══ Source data

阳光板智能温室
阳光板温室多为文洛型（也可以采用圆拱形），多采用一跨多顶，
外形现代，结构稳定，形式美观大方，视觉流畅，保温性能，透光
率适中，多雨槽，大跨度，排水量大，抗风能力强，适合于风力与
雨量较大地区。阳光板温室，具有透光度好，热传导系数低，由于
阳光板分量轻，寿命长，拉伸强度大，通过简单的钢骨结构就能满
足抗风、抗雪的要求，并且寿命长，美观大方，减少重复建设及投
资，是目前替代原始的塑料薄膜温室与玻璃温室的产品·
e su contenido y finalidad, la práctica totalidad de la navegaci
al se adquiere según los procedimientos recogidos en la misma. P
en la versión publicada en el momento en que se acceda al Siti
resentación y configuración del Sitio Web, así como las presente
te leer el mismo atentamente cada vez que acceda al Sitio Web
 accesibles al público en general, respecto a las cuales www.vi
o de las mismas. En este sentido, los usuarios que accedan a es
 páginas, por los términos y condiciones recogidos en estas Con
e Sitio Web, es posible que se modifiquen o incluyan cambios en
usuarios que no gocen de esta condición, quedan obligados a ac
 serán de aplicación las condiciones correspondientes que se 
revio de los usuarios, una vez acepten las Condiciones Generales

════

### Assigned task:
Filter the records, keeping only lines that contain "usuarios", and show those lines.

### Reply to the exercise:
o de las mismas. En este sentido, los usuarios que accedan a es
usuarios que no gocen de esta condición, quedan obligados a ac
revio de los usuarios, una vez acepten las Condiciones Generales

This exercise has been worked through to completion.